# [Records provided]
Start of Block
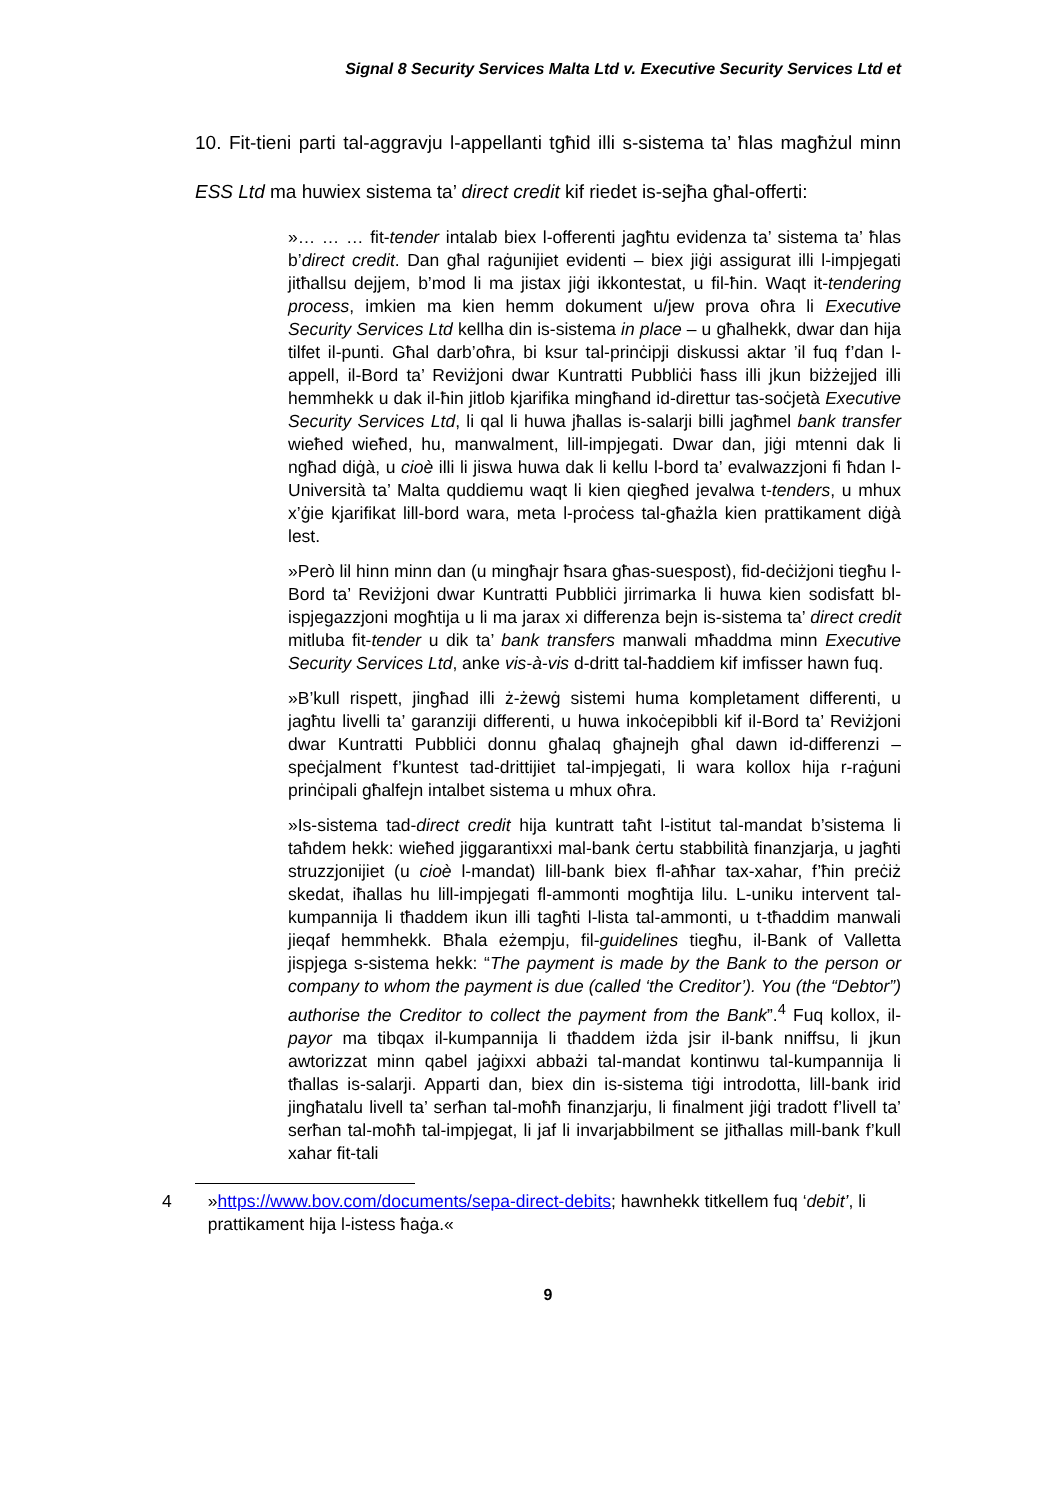Signal 8 Security Services Malta Ltd v. Executive Security Services Ltd et
10. Fit-tieni parti tal-aggravju l-appellanti tgħid illi s-sistema ta’ ħlas magħżul minn ESS Ltd ma huwiex sistema ta’ direct credit kif riedet is-sejħa għal-offerti:
»… … … fit-tender intalab biex l-offerenti jagħtu evidenza ta’ sistema ta’ ħlas b’direct credit. Dan għal raġunijiet evidenti – biex jiġi assigurat illi l-impjegati jitħallsu dejjem, b’mod li ma jistax jiġi ikkontestat, u fil-ħin. Waqt it-tendering process, imkien ma kien hemm dokument u/jew prova oħra li Executive Security Services Ltd kellha din is-sistema in place – u għalhekk, dwar dan hija tilfet il-punti. Għal darb’oħra, bi ksur tal-prinċipji diskussi aktar ’il fuq f’dan l-appell, il-Bord ta’ Reviżjoni dwar Kuntratti Pubbliċi ħass illi jkun biżżejjed illi hemmhekk u dak il-ħin jitlob kjarifika mingħand id-direttur tas-soċjetà Executive Security Services Ltd, li qal li huwa jħallas is-salarji billi jagħmel bank transfer wieħed wieħed, hu, manwalment, lill-impjegati. Dwar dan, jiġi mtenni dak li ngħad diġà, u cioè illi li jiswa huwa dak li kellu l-bord ta’ evalwazzjoni fi ħdan l-Università ta’ Malta quddiemu waqt li kien qiegħed jevalwa t-tenders, u mhux x’ġie kjarifikat lill-bord wara, meta l-proċess tal-għażla kien prattikament diġà lest.
»Però lil hinn minn dan (u mingħajr ħsara għas-suespost), fid-deċiżjoni tiegħu l-Bord ta’ Reviżjoni dwar Kuntratti Pubbliċi jirrimarka li huwa kien sodisfatt bl-ispjegazzjoni mogħtija u li ma jarax xi differenza bejn is-sistema ta’ direct credit mitluba fit-tender u dik ta’ bank transfers manwali mħaddma minn Executive Security Services Ltd, anke vis-à-vis d-dritt tal-ħaddiem kif imfisser hawn fuq.
»B’kull rispett, jingħad illi ż-żewġ sistemi huma kompletament differenti, u jagħtu livelli ta’ garanziji differenti, u huwa inkoċepibbli kif il-Bord ta’ Reviżjoni dwar Kuntratti Pubbliċi donnu għalaq għajnejh għal dawn id-differenzi – speċjalment f’kuntest tad-drittijiet tal-impjegati, li wara kollox hija r-raġuni prinċipali għalfejn intalbet sistema u mhux oħra.
»Is-sistema tad-direct credit hija kuntratt taħt l-istitut tal-mandat b’sistema li taħdem hekk: wieħed jiggarantixxi mal-bank ċertu stabbilità finanzjarja, u jagħti struzzjonijiet (u cioè l-mandat) lill-bank biex fl-aħħar tax-xahar, f’ħin preċiż skedat, iħallas hu lill-impjegati fl-ammonti mogħtija lilu. L-uniku intervent tal-kumpannija li tħaddem ikun illi tagħti l-lista tal-ammonti, u t-tħaddim manwali jieqaf hemmhekk. Bħala eżempju, fil-guidelines tiegħu, il-Bank of Valletta jispjega s-sistema hekk: “The payment is made by the Bank to the person or company to whom the payment is due (called ‘the Creditor’). You (the “Debtor”) authorise the Creditor to collect the payment from the Bank”.<sup>4</sup> Fuq kollox, il-payor ma tibqax il-kumpannija li tħaddem iżda jsir il-bank nniffsu, li jkun awtorizzat minn qabel jaġixxi abbażi tal-mandat kontinwu tal-kumpannija li tħallas is-salarji. Apparti dan, biex din is-sistema tiġi introdotta, lill-bank irid jingħatalu livell ta’ serħan tal-moħħ finanzjarju, li finalment jiġi tradott f’livell ta’ serħan tal-moħħ tal-impjegat, li jaf li invarjabbilment se jitħallas mill-bank f’kull xahar fit-tali
4 »https://www.bov.com/documents/sepa-direct-debits; hawnhekk titkellem fuq ‘debit’, li prattikament hija l-istess ħaġa.«
9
End of Block
# [Description of the task]
What should be set down is every line from the opening of the records through the line that contains "prattikament diġà lest.", exactly, with pictures left out.

# [Exercise result]
Signal 8 Security Services Malta Ltd v. Executive Security Services Ltd et
10. Fit-tieni parti tal-aggravju l-appellanti tgħid illi s-sistema ta’ ħlas magħżul minn ESS Ltd ma huwiex sistema ta’ direct credit kif riedet is-sejħa għal-offerti:
»… … … fit-tender intalab biex l-offerenti jagħtu evidenza ta’ sistema ta’ ħlas b’direct credit. Dan għal raġunijiet evidenti – biex jiġi assigurat illi l-impjegati jitħallsu dejjem, b’mod li ma jistax jiġi ikkontestat, u fil-ħin. Waqt it-tendering process, imkien ma kien hemm dokument u/jew prova oħra li Executive Security Services Ltd kellha din is-sistema in place – u għalhekk, dwar dan hija tilfet il-punti. Għal darb’oħra, bi ksur tal-prinċipji diskussi aktar ’il fuq f’dan l-appell, il-Bord ta’ Reviżjoni dwar Kuntratti Pubbliċi ħass illi jkun biżżejjed illi hemmhekk u dak il-ħin jitlob kjarifika mingħand id-direttur tas-soċjetà Executive Security Services Ltd, li qal li huwa jħallas is-salarji billi jagħmel bank transfer wieħed wieħed, hu, manwalment, lill-impjegati. Dwar dan, jiġi mtenni dak li ngħad diġà, u cioè illi li jiswa huwa dak li kellu l-bord ta’ evalwazzjoni fi ħdan l-Università ta’ Malta quddiemu waqt li kien qiegħed jevalwa t-tenders, u mhux x’ġie kjarifikat lill-bord wara, meta l-proċess tal-għażla kien prattikament diġà lest.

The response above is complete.